The right approach is to construct evaluation sets from your actual domain and use cases. If your system summarizes legal documents, your evaluation set should contain legal documents and human-evaluated summaries. If your system answers customer questions, your evaluation set should contain real customer questions and human-evaluated answers. This is more expensive than downloading a benchmark but much more informative. The evaluation set you build is the only one that actually tells you how your system will perform on your task.
Tracking Over Time
Metrics that are measured once tell you about the current state. Metrics that are tracked over time tell you about trends. A model that scores 80% accuracy today may be stable, improving, or degrading. Only longitudinal tracking reveals which.
Establishing baselines is the first step. Before you can判断 whether a change improves the system, you need to know what the system looked like before the change. Baselines should be measured on representative data, not cherry-picked examples. A baseline that uses easy examples will make every change look like an improvement.

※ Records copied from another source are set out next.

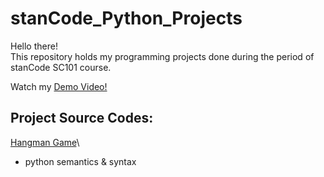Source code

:# stanCode_Python_Projects
Hello there!\
This repository holds my programming projects done during the period of stanCode SC101 course.

Watch my [Demo Video!](https://www.youtube.com/playlist?app=desktop&list=PL6FWNwNPGCE56gP3lxhYPLoUbqE_unUiP)

## Project Source Codes:
[Hangman Game](https://github.com/NatalieHana/stanCode_Python_Projects/blob/main/stanCode_Projects/Hangman_game/hangman.py)\
- python semantics & syntax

Regression testing catches degradation. When you change the model, the prompt, the retrieval system, or any component, you should re-run the full evaluation suite to confirm that changes do not degrade metrics you care about. Automated regression tests that run on every change prevent degradation from accumulating silently.
Decision Rules
Use multi-dimensional evaluation when:
- Your application has multiple quality criteria that are not reducible to one
- You need to track trade-offs explicitly over time
- Different stakeholders care about different dimensions
- The cost of getting any dimension wrong is high
Do not collapse to a single metric when:
- The components measure fundamentally different things
- The weighting is arbitrary or hidden
- You are using a metric as a proxy for something harder to measure
Define metrics that are:
- Direct measures of what users care about, not proxies for those things
- Actionable (you can change behavior based on the measurement)
- Measurable at the frequency you need to make decisions
- Comprehensive enough to catch degradation in unmeasured dimensions
Construct evaluation sets from:
- Your actual domain and use cases
- Representative samples of real inputs
- Human-generated ground truth where automated metrics fall short
- Hard cases, not just obvious ones
A scorecard with one number tells you less than a scorecard with five numbers you understand. Know what each dimension means and why it is weighted the way it is. The metrics you choose define what you optimize for; choose them deliberately.